Did Carter remake himself or does it matter?

In order to answer this question, consider two issues:

1.  Do we assess only the merit of the art, or are we obligated to also investigate and analyze the motives of the writer/artist? Consider . . .

  • Should we discount the Constitution because one of the primary contributors, Thomas Jefferson, owned slaves?
  • Beethoven beat his musicians; should we refuse to listen to the 9th Symphony?
  • Uncle Tom’s Cabin is credited with helping to fuel the abolitionist cause before the Civil War, but the book also created and spread common stereotypes about African-Americans. Should the book be discredited?

I’m sure we could add many other examples.

2. How do we decide “authenticity” of a book? Critics claimed that the book was not autobiographical because some major factual elements of the story were not true.* In authenticity, the facts may not add up to historical truths (although in researching the Trail of Tears and Indian schools, I found Carter was reasonably close to the facts) but a novel can capture the essence of humanity that cannot always be revealed in language of factual discourse. Perhaps Carter should not have claimed originally “an autobiography” . . . but maybe he wanted the story to be his autobiography.

Summary and History

Set in the Smoky Mountains of Tennessee during the Depression era, the story begins when the orphaned five-year-old Indian boy, Little Tree, ascends the mountain that will be his new home with his grandparents. His “full-blood Cherokee grandmother and his “half Scot but thought like an Indian” grandfather educate Little Tree by reading to him and encouraging him to see “the way” of nature including the nature of humankind. He learns the history of the Cherokee nation, hardships of the post-Civil War era, and the injustices suffered by sharecroppers. Little Tree experiences the forced separation from his grandparents by the government, whose agents send him to one of the notorious Indian boarding schools.
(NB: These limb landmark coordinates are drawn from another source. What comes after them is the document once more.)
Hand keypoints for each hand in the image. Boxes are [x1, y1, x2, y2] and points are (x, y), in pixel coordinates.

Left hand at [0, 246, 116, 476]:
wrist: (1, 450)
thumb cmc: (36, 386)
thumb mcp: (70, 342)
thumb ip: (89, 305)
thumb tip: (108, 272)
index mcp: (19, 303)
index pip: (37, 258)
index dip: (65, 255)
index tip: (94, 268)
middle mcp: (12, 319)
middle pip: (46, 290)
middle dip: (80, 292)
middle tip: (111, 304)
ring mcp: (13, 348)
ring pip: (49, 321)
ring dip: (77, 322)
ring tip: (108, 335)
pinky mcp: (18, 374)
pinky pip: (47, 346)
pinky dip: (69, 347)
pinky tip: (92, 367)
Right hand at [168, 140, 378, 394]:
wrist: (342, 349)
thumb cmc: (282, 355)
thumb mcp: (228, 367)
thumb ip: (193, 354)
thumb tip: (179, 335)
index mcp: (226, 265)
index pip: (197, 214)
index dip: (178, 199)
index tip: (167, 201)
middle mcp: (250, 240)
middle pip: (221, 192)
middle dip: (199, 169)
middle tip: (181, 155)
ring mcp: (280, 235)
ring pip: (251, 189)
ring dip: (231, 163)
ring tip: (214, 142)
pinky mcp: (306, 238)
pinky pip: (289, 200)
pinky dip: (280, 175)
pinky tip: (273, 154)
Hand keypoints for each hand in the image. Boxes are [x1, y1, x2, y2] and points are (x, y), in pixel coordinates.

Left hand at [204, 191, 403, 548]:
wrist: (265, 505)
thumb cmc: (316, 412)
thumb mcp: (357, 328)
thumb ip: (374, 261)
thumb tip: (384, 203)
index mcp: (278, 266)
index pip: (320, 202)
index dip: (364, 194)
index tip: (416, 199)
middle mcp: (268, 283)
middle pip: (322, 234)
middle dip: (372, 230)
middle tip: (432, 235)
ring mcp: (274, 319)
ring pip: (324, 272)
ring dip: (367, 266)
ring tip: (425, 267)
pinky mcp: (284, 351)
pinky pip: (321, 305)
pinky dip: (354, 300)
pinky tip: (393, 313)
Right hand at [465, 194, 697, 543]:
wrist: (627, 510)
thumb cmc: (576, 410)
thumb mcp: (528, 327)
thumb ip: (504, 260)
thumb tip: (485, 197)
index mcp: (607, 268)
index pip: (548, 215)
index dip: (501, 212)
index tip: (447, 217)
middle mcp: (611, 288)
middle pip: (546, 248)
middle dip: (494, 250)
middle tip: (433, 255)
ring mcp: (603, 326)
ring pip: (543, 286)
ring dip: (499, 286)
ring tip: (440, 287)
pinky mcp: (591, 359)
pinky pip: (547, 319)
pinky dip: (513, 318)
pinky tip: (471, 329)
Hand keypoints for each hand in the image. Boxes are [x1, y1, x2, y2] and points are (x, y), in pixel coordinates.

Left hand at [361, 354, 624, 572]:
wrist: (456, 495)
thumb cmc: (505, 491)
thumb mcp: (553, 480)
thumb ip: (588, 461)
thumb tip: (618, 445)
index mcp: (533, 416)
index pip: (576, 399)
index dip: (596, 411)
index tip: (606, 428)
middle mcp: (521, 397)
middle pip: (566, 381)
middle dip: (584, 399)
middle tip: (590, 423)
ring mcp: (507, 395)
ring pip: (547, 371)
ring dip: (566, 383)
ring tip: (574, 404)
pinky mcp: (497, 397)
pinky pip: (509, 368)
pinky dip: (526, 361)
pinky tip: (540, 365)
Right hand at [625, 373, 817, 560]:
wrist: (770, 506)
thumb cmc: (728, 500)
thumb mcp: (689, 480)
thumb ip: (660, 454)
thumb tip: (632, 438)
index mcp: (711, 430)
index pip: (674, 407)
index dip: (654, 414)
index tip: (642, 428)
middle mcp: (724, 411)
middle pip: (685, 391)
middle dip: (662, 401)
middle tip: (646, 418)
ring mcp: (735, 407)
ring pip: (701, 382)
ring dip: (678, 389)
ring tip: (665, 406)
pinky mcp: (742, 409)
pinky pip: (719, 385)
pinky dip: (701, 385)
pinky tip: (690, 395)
Upon publication by the University of New Mexico Press, the book was widely reviewed, almost universally acclaimed and was number one on the New York Times nonfiction paperback bestseller list.  Earning the 1991 Abby Award, Little Tree has now sold almost a million copies.
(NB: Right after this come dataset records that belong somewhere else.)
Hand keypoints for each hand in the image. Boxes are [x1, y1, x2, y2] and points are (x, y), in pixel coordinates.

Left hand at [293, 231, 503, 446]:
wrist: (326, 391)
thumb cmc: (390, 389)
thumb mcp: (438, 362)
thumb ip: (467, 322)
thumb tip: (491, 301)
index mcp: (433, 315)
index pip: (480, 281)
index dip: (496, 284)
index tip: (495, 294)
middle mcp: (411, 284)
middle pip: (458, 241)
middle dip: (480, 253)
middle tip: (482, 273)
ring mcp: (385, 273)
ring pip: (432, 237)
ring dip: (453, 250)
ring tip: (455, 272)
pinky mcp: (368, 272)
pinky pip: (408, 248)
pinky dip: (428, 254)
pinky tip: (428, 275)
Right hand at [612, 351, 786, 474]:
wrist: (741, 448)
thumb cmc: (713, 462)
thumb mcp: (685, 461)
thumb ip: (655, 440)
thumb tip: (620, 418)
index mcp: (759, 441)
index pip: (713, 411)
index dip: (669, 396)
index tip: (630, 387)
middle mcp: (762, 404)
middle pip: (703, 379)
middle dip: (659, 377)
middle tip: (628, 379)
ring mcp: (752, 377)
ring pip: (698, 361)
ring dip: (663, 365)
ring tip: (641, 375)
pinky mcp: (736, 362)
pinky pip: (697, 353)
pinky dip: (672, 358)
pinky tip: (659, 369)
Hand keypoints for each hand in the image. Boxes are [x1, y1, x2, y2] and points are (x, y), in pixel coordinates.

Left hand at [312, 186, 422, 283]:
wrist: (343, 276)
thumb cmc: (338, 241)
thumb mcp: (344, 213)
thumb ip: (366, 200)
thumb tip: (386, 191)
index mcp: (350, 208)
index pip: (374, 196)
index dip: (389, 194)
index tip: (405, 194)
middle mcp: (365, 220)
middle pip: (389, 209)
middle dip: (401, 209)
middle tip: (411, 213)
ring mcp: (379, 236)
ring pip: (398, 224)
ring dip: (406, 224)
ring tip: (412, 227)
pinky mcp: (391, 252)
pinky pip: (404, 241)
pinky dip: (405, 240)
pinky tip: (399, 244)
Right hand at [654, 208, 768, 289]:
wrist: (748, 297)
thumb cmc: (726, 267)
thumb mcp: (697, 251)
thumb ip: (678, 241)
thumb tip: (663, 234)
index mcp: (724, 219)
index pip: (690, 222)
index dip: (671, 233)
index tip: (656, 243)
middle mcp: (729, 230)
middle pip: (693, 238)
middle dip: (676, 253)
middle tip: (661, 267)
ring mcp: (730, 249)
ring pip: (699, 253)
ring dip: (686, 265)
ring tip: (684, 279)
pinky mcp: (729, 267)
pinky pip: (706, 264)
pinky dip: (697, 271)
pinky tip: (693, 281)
Smokey Mountains in the Morning

Understanding Asa Carter through his Own Words

Forrest Carter and Asa Earl Carter were the same man. In the first chapter in the book, Asa was both the Indians getting on the bus and the people sitting in the seats. He understood hatred from both views and portrayed that hatred, not in bitter remembrances but rather as a view of human nature that sometimes humans are “sick” or unwell (mentally or physically) and that requires the understanding of that pain. Part of Carter was revealed in the character of Wilber, the boy who stood in the lineup for adoptions, secretly hopping someone would adopt him but never being chosen. “His anger showed in that he said he would kill everybody that run banks and orphanages . . . Wilber cried at night . . I never let on I knew, for he stuck his blanket in his mouth, which I figured he didn’t want anybody to know” (F. Carter, 189).
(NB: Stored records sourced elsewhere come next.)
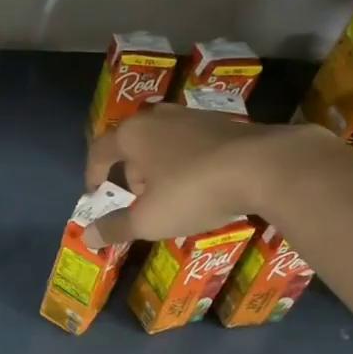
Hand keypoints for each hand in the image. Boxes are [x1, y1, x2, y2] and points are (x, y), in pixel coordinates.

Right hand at [84, 106, 313, 244]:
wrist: (266, 166)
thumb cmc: (193, 191)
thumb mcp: (150, 219)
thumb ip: (116, 227)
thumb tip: (87, 237)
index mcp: (133, 134)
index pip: (100, 150)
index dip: (93, 173)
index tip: (95, 193)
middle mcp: (158, 117)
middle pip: (133, 144)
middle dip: (131, 172)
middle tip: (139, 200)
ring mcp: (193, 116)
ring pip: (164, 141)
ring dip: (160, 166)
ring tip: (172, 194)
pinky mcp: (224, 122)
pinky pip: (193, 143)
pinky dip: (188, 161)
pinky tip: (204, 183)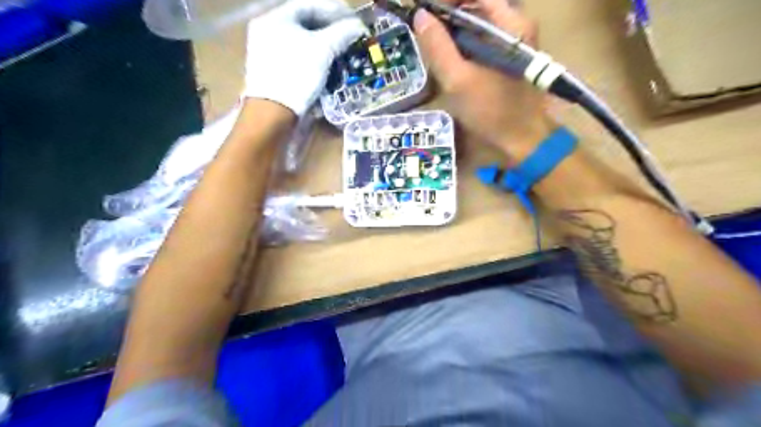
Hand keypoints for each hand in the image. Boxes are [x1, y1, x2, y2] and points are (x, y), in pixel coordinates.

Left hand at [240, 0, 365, 116]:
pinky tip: (326, 64)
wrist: (274, 111)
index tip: (353, 17)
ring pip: (301, 41)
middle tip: (349, 34)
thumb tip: (359, 25)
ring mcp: (267, 52)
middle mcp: (268, 31)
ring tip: (341, 50)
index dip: (334, 9)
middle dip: (329, 28)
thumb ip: (342, 33)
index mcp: (275, 19)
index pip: (309, 5)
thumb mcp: (323, 50)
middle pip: (304, 23)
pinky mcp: (272, 71)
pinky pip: (296, 56)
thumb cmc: (297, 74)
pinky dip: (313, 57)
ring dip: (323, 44)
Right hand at [414, 0, 557, 159]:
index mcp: (509, 24)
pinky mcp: (507, 58)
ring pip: (477, 25)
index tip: (424, 12)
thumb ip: (438, 47)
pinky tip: (450, 62)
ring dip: (453, 33)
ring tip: (433, 48)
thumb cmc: (492, 111)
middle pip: (475, 6)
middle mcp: (514, 25)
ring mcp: (512, 42)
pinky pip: (481, 42)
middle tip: (424, 32)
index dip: (448, 0)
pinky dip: (462, 47)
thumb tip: (420, 16)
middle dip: (447, 16)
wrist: (522, 139)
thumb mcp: (458, 80)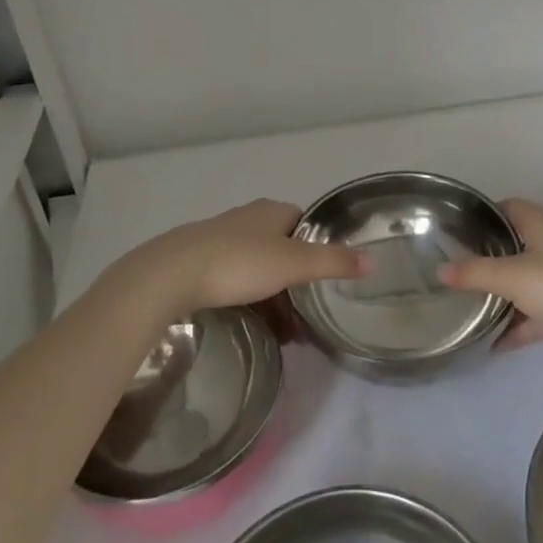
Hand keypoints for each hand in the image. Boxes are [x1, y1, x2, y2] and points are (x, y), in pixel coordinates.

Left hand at [105, 199, 366, 318]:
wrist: (170, 274)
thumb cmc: (238, 263)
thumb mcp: (293, 264)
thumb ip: (333, 262)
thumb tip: (373, 259)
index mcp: (272, 211)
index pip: (304, 223)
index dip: (317, 248)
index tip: (324, 279)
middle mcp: (246, 217)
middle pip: (281, 247)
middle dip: (294, 280)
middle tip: (305, 315)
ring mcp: (218, 237)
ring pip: (255, 265)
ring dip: (270, 294)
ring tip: (280, 331)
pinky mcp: (195, 259)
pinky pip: (231, 277)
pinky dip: (244, 297)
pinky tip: (246, 321)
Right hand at [437, 199, 542, 367]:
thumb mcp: (512, 277)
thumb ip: (474, 273)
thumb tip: (439, 270)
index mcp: (541, 225)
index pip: (510, 207)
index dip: (487, 213)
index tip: (461, 228)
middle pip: (518, 244)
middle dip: (491, 256)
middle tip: (460, 269)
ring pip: (528, 281)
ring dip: (506, 294)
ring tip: (473, 306)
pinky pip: (540, 314)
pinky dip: (521, 326)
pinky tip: (496, 345)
Is Little Tree a mischievous deception? I would suggest that Carter’s agonies, forged during his boyhood in rural Alabama—a hotbed of racist bigotry—and his probable alcohol addiction, followed him to the grave. Carter knew injustice even if he could not wrestle the demons of hatred from his own mind. Whetted by alcohol, Carter never escaped verbal or physical violence. His life ended in a drunken brawl with his own son (Bowlings). His death certificate stated, “aspiration of food and clotted blood due to a history of fist fight” (Rubin). Forrest Carter’s wrote his last novel, Watch for Me on the Mountain, just a year before he died; but unlike Little Tree this novel describes in horrific detail scenes of violence and death. Perhaps the following passage from that novel best captures Carter’s impasse that seems to have followed him to the very last moments of his life,

Geronimo! Trying to say the name, coughing great gushes of blood from his mouth, he fell against the wall.  It was a trick? He felt hurt at the unfairness of it all (156).

Waterfall in the Blue Ridge Mountains

How do you look at art . . . just on its own merits or do you consider the creator? Should any publication ever be banned?